*** DATASET RECORDS Section Begins ***

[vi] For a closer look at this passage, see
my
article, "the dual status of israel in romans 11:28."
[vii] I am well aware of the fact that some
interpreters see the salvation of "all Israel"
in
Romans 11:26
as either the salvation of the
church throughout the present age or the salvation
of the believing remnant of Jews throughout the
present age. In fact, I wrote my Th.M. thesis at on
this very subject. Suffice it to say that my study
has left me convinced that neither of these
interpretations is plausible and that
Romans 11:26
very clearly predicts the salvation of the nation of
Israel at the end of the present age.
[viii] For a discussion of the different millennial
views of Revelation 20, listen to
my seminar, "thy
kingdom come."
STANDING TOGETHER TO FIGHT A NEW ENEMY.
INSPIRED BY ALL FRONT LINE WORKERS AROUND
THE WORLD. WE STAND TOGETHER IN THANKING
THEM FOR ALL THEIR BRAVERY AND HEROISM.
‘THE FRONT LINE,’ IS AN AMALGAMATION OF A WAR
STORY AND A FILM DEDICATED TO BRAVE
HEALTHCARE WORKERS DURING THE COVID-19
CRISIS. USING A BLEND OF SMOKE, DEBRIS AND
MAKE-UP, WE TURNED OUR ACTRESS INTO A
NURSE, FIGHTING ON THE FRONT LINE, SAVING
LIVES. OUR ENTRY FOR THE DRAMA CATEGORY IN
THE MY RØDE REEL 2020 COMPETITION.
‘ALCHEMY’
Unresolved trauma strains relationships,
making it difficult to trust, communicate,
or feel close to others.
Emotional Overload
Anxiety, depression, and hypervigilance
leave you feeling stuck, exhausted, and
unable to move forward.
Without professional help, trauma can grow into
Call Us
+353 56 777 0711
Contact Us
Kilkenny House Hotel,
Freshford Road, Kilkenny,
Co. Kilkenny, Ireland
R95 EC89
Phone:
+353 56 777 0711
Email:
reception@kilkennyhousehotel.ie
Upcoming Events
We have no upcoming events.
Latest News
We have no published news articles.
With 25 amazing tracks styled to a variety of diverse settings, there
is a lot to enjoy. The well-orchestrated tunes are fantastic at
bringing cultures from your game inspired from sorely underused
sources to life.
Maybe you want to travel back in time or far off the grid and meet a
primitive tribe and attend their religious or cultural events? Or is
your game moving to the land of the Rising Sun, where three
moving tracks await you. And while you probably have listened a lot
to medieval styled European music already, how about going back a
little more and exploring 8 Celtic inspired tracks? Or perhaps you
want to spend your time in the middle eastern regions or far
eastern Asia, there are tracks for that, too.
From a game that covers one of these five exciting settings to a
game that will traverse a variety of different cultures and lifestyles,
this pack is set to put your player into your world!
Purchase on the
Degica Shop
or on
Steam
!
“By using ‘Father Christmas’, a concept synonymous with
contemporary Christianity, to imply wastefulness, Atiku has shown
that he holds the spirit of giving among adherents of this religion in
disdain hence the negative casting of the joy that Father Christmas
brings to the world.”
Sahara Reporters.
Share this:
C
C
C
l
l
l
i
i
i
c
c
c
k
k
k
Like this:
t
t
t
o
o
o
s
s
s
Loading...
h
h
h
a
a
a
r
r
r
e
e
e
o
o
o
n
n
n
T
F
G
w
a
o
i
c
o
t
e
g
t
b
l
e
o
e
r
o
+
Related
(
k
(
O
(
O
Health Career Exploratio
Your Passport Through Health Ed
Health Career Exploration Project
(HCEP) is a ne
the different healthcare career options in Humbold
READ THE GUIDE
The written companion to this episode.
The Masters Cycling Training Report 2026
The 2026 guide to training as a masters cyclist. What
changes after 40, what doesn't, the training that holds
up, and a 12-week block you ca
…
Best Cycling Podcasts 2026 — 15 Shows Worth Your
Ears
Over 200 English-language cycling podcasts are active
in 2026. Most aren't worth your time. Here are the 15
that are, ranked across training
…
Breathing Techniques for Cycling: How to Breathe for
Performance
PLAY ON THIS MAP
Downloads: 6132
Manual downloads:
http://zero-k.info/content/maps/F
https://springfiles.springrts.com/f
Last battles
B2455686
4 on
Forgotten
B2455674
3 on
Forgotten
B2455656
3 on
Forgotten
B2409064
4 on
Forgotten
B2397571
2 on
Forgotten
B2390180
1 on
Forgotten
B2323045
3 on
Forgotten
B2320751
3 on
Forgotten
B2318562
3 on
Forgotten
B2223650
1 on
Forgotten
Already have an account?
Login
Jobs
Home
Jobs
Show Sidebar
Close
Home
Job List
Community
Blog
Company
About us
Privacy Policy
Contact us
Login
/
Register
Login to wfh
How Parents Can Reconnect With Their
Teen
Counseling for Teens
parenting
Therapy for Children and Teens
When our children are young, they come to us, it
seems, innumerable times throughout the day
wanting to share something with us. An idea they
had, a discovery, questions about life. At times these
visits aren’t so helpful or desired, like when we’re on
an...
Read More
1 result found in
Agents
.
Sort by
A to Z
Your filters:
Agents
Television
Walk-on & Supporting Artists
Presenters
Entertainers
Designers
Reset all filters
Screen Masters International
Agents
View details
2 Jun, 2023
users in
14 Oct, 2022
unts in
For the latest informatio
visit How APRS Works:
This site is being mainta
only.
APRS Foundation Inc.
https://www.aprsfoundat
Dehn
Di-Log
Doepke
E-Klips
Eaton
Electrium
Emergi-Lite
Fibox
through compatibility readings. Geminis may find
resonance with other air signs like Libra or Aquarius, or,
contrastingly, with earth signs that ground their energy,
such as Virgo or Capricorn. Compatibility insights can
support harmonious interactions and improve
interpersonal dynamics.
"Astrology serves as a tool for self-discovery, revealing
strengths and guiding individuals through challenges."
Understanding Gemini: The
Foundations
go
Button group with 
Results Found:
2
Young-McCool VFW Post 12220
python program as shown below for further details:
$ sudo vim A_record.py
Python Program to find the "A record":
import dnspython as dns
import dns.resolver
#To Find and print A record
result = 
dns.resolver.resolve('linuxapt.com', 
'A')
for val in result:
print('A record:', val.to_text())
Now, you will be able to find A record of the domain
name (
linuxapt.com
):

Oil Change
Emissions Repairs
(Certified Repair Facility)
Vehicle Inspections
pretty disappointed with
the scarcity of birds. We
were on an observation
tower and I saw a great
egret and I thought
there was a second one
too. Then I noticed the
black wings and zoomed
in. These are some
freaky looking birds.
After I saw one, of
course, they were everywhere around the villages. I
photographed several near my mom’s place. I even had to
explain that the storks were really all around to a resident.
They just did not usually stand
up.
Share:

*** DATASET RECORDS Section Ends ***

Going down the listing above, begin printing at the line with "Already have an account?" and finish with the line with "visit How APRS", exactly as they appear.

Already have an account?
Login
Jobs
Home
Jobs
Show Sidebar
Close
Home
Job List
Community
Blog
Company
About us
Privacy Policy
Contact us
Login
/
Register
Login to wfh
How Parents Can Reconnect With Their
Teen
Counseling for Teens
parenting
Therapy for Children and Teens
When our children are young, they come to us, it
seems, innumerable times throughout the day
wanting to share something with us. An idea they
had, a discovery, questions about life. At times these
visits aren’t so helpful or desired, like when we’re on
an...
Read More
1 result found in
Agents
.
Sort by
A to Z
Your filters:
Agents
Television
Walk-on & Supporting Artists
Presenters
Entertainers
Designers
Reset all filters
Screen Masters International
Agents
View details
2 Jun, 2023
users in
14 Oct, 2022
unts in
For the latest informatio
visit How APRS Works:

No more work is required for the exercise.